-------- 文本节选 --------
使用 PostgreSQL 的命名游标对查询结果进行分页,相对于 OFFSET+LIMIT 查询,相当于保留了每个查询结果,避免了在翻页时的重复计算。1, 2, 3
这是我自己的测试结果。数据量不大,这个测试用的结果集才 20 条结果,所以效果不太明显。(好吧,其实我这边目前的数据量也没必要用现在这个复杂的方案。只是尝试新东西而已啦 ^_^)
In [m]: %%timeit ....: for i in range(10): ....: c.execute(sql_c, (sql_m, i*2, 2)) ....: list(c) ....: 100 loops, best of 3: 9.83 ms per loop In [n]: %%timeit ....: for i in range(10): ....: c.execute(sql_m.replace('%', '%%') + ' offset %s limit %s', (i*2, 2)) ....: list(c) ....: 10 loops, best of 3: 19.8 ms per loop
我使用了一个 PostgreSQL 函数来创建或者复用 cursor。此函数输入参数有:查询语句、位置偏移、获取的数量。这个函数会检查是否已经存在对应的 cursor,如果没有就把查询语句的 md5 值加前缀「p」作为名字。查询语句当然是程序拼接的,不会有人工输入的那种意义相同但是某些写法不一样造成的不同。
-------- 所给条目 --------
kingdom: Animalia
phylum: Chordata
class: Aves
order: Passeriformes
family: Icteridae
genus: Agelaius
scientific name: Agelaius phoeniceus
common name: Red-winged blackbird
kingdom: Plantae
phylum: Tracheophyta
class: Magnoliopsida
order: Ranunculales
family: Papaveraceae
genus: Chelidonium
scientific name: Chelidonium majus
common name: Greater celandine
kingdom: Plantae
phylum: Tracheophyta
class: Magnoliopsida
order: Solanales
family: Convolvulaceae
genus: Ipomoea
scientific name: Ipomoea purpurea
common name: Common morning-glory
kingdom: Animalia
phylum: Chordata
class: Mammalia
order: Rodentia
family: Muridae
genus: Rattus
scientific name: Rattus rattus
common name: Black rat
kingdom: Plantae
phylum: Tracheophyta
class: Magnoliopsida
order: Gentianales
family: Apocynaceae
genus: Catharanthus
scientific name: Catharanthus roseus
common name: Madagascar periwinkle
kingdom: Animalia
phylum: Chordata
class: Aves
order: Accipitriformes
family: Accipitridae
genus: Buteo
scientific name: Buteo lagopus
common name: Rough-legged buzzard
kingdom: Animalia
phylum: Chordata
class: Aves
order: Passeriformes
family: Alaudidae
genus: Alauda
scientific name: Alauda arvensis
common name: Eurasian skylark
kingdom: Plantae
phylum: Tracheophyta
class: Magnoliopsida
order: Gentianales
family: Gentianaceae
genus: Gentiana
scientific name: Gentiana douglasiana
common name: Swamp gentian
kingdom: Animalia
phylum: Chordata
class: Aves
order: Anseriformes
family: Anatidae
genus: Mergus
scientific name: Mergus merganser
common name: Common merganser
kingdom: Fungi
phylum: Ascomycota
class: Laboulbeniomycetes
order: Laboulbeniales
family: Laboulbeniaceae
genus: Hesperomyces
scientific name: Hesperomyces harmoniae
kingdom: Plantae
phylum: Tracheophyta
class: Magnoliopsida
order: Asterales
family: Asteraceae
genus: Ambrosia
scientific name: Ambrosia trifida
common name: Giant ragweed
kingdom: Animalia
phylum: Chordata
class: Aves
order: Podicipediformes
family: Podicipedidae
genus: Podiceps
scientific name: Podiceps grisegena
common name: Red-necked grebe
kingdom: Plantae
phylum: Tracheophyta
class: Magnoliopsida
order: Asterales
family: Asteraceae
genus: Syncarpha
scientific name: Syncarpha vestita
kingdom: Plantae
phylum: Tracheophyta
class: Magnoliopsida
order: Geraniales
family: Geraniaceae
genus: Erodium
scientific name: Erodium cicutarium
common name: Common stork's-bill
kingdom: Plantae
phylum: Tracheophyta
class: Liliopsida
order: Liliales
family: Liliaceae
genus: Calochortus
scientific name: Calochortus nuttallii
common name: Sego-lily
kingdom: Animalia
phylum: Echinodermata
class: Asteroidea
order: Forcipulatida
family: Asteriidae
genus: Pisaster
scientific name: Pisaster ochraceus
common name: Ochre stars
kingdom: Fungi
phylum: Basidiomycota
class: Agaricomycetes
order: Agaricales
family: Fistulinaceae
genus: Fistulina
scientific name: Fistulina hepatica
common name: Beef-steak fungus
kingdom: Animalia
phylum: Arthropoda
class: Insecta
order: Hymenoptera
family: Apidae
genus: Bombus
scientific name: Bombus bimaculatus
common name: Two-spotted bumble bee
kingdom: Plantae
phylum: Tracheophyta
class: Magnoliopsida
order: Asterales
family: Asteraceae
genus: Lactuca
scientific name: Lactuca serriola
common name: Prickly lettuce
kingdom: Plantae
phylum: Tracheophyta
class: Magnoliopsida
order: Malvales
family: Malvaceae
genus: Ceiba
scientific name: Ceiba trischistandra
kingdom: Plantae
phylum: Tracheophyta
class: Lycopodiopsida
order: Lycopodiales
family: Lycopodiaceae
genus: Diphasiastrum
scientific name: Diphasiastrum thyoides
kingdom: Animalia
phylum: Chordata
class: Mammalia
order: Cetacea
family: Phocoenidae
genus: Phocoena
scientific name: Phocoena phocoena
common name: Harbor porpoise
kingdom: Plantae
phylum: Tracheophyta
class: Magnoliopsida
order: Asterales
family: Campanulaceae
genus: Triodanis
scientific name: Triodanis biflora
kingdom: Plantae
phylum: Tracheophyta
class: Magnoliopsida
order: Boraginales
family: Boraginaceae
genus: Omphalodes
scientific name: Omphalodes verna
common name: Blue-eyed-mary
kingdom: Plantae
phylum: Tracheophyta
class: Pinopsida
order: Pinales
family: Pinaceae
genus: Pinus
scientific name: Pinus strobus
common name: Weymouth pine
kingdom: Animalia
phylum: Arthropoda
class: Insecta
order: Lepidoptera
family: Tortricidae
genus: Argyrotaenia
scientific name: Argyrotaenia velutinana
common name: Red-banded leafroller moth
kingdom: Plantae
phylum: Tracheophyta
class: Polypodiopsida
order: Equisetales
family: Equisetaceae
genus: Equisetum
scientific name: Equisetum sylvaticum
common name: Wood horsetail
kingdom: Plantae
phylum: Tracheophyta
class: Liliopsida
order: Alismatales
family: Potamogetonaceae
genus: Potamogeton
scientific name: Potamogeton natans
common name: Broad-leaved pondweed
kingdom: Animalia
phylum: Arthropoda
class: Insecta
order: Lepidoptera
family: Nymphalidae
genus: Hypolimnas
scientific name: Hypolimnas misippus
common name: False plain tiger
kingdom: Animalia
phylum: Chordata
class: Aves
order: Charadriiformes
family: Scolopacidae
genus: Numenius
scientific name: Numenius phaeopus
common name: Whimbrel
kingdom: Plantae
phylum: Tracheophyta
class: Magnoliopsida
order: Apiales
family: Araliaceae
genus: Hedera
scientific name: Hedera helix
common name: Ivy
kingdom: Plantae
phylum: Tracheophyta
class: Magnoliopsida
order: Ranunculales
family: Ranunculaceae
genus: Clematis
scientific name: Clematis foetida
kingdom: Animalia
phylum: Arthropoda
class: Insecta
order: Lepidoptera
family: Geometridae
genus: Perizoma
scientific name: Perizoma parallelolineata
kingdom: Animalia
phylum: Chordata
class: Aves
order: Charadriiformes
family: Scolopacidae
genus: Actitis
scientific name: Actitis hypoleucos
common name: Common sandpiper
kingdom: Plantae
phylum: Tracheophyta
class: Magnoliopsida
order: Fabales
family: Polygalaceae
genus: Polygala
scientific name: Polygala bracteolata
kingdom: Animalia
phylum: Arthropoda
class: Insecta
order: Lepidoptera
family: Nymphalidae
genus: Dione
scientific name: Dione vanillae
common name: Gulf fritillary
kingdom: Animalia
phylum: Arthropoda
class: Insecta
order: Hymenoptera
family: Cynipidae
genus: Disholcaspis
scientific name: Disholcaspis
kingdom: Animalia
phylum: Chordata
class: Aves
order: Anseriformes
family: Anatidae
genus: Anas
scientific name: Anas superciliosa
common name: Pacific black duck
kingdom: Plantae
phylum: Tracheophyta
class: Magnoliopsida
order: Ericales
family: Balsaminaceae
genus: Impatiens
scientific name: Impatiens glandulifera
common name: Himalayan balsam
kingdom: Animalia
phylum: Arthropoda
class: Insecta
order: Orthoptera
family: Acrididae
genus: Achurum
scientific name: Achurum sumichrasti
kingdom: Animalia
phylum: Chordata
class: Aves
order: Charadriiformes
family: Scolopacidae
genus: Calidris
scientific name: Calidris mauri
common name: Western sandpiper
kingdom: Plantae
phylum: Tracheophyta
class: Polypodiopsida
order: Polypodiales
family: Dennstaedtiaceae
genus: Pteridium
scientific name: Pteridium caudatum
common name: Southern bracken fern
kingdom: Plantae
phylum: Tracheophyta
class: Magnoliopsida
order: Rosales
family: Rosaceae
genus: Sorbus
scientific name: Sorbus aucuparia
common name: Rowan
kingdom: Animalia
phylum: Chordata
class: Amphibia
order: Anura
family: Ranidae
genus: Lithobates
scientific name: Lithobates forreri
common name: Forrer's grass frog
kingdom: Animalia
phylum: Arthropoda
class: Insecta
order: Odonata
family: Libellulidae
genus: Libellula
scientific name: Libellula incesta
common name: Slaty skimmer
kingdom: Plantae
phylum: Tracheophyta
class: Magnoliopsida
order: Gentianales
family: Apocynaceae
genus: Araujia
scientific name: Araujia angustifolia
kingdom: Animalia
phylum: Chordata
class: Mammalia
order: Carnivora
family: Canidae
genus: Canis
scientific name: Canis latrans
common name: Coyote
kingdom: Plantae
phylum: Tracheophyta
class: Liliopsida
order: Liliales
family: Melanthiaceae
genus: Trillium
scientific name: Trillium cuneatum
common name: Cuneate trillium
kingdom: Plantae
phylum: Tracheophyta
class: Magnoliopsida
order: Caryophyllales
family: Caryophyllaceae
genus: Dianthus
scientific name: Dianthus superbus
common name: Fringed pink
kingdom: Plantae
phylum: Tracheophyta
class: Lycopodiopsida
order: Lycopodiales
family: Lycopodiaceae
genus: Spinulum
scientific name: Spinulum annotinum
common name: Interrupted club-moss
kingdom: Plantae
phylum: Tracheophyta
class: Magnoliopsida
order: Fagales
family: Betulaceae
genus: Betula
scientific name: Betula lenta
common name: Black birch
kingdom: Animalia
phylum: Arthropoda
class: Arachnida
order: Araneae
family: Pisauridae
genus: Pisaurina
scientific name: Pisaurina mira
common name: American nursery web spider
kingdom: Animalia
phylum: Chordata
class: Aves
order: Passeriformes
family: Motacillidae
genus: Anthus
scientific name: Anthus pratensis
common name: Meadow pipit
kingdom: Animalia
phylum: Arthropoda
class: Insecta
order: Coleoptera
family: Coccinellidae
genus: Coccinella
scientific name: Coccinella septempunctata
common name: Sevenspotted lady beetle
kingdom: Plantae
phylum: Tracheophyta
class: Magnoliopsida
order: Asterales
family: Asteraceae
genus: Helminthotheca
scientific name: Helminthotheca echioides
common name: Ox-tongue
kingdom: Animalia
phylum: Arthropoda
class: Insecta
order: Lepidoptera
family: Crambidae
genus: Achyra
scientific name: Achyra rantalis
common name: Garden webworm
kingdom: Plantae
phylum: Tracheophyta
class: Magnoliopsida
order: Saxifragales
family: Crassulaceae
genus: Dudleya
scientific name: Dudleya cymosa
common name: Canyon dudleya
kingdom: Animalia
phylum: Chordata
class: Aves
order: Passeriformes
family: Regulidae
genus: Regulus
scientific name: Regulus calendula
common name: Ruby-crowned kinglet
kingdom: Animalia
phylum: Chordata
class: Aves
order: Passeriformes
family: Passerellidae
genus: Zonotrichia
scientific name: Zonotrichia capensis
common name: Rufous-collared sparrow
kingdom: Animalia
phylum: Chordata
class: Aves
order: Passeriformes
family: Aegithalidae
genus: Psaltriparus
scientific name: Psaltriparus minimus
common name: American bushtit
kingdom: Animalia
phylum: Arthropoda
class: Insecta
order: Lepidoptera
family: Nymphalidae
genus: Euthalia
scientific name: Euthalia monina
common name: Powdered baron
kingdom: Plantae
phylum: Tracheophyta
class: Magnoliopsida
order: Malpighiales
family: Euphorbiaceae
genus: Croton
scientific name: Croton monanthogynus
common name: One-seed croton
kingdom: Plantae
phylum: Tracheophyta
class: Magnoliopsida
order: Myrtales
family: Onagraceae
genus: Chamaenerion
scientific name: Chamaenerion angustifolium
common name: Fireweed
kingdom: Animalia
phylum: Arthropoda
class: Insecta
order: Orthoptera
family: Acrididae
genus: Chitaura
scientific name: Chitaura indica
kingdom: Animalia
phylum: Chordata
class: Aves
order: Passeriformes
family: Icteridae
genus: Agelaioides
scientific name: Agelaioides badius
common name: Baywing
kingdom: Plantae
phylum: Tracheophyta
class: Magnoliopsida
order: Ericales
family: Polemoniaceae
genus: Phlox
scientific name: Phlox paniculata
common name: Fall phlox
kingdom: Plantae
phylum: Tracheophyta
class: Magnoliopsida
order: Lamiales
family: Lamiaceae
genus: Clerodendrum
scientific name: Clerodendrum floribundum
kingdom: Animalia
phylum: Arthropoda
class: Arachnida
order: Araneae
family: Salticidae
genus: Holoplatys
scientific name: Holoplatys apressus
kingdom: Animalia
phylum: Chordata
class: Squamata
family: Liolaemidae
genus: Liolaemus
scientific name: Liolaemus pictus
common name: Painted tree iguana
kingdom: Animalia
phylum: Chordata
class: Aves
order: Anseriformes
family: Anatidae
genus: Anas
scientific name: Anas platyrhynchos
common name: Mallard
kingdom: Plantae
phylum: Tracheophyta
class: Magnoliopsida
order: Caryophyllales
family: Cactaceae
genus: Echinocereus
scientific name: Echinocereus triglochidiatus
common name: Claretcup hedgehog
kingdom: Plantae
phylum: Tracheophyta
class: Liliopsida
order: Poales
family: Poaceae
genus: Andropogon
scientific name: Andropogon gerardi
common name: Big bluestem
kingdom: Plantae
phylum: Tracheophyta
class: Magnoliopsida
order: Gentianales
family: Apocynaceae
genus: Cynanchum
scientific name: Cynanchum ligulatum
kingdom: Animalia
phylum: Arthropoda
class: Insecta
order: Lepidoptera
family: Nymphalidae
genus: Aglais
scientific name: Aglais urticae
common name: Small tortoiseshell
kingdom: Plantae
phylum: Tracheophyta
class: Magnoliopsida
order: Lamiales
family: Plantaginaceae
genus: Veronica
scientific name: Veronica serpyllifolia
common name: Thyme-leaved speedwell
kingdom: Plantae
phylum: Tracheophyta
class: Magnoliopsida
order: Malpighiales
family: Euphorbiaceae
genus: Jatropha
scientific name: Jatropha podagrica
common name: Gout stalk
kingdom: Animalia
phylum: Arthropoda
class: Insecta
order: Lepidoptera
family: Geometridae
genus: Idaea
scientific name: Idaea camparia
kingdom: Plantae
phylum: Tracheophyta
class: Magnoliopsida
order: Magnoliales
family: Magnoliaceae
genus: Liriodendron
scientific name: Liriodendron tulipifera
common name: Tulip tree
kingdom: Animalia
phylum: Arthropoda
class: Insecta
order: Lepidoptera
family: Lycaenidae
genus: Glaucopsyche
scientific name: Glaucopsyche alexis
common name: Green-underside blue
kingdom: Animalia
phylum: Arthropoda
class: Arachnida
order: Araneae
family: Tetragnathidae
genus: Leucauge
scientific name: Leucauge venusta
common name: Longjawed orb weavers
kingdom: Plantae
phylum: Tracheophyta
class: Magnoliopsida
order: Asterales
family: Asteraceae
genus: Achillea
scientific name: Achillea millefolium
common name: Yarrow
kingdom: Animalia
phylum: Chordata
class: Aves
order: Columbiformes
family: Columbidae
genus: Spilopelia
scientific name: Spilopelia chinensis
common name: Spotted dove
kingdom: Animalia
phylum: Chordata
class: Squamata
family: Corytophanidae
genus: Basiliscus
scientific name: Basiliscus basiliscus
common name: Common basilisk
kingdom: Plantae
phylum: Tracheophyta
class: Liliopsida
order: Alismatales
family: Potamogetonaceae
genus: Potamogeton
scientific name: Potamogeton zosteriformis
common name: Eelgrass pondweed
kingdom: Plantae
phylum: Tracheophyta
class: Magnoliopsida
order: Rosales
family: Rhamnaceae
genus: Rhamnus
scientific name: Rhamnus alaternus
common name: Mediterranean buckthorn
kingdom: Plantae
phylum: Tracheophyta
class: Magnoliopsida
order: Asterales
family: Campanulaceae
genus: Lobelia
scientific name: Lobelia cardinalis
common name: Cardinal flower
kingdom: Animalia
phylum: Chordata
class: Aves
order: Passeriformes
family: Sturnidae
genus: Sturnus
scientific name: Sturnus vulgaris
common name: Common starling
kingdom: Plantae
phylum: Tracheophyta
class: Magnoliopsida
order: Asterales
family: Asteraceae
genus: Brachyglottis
--------
# [任务说明]
**a)** 根据节选,当不存在对应的 cursor 时,函数用什么作为新 cursor 的名字?
**b)** 请将节选中以“我使用了一个 PostgreSQL 函数”开头的段落改写成简短的要点列表,保留其主要事实。
**c)** 列出节选中提到的那个函数的全部输入参数。

# [任务结果]
**a)** 用查询语句的 md5 值加上前缀「p」作为名字。

**b)**
- 使用一个 PostgreSQL 函数来创建或复用 cursor。
- 输入参数包括查询语句、位置偏移和获取的数量。
- 函数先检查是否已有对应的 cursor。如果没有,就以查询语句的 md5 值加前缀「p」作为名字。
- 查询语句由程序拼接,因此不会出现意义相同而写法不同的情况。

**c)**
- 查询语句
- 位置偏移
- 获取的数量